The completed work exists as two permanent, hidden installations: a piece of Melbourne embedded in a Helsinki studio, and a piece of the Helsinki studio embedded in Hislop's Melbourne studio. Neither intervention is detectable without prior knowledge of its existence. By embedding interventions directly into architectural structures, the work becomes part of the building’s hidden material history, examining how built environments shape social relations while creating permanent reciprocal connections between distant locations.

To be sure, the geographical movement of material creates a profound transformation in both iterations of  Invisible Architectural Fact. The works exist in a permanent states of displacement, forever foreign to their locations while simultaneously becoming integral to their adopted architectural fabric. The material undergoes a change of state from visible to invisible, from documented process to hidden presence.

The drawing works in the exhibition  engage with different kinds of state change—transformations that are temporal, perceptual, and ontological.

My punctuation is my breath 2019
graphite and charcoal on paper
15 x 23 cm each (12 parts)

My punctuation is my breath (2019) is a twelve-part drawing sequence that engages with the literary legacy of Clarice Lispector, the Brazilian writer who conceptualised literature as process, an arduous mode of searching rather than resolution. Self-identified as an anti-writer, Lispector's work interrogated structures of power and gender through attention to subjective interiority.

In this work Lispector's image moves through states of visibility, progressively obscured by the very breath that enables her literary voice. The work charts a movement from presence to absence, where each drawing represents a state in this process.
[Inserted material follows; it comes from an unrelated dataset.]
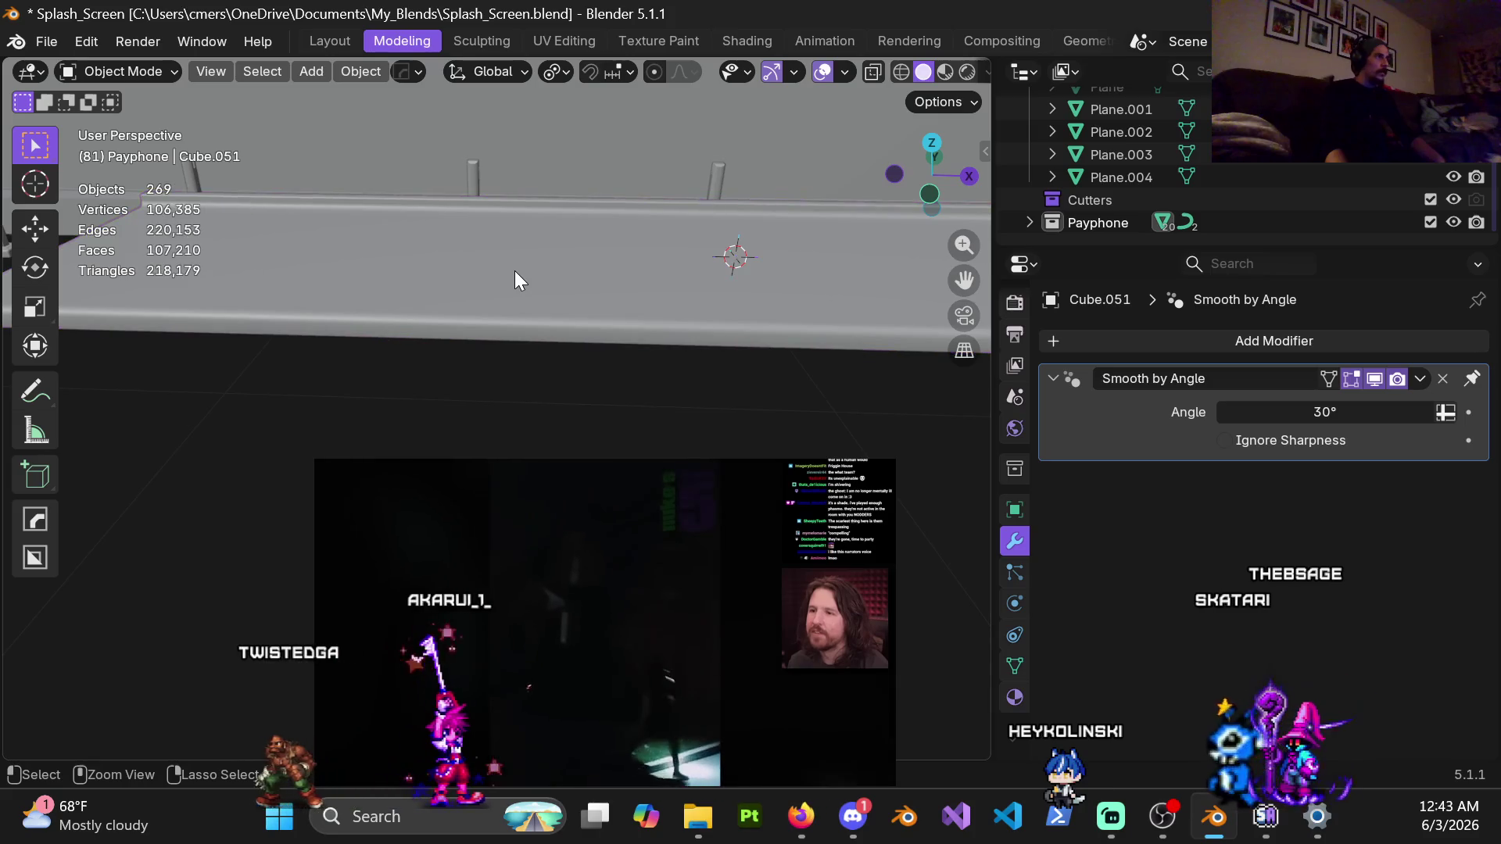
key(ctrl+z)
The form of the drawing charts a movement from presence to absence. The recurring image of Lispector at her typewriter becomes increasingly obscured by her own breath— a contradictory and seemingly ironic gesture that keeps the momentum of the drawing moving forward whilst at the same time effacing the drawing, reflecting the writer's, and the artist’s, complex relationship with language and meaning.

It is to the air that I dedicate myself 2018
graphite and charcoal on paper
23 x 15 cm each (12 parts)

It is to the air that I dedicate myself (2018) takes as its starting point French pilot Raymonde de Laroche, the first woman to receive a pilot's licence and a pioneer in testing early powered aircraft. An actress, artist, and sportswoman, de Laroche spoke of her ethereal connection to flight, declaring shortly before her death in a 1919 accident: "It is to the air that I dedicate myself."

Working from a single photograph of de Laroche taken at the scene of her death, each drawing incrementally zooms in, moving from representation toward abstraction. Through this process, drawing both challenges the authority of the original photographic document and evokes de Laroche's poetic, immaterial relationship to flying. Each incremental zoom represents a change of state—from representation to abstraction, from the weight of historical documentation to the lightness of poetic interpretation. De Laroche's dedication "to the air" becomes a literal dissolution into abstraction, her physical form gradually giving way to the immaterial realm of the air that she claimed as her domain.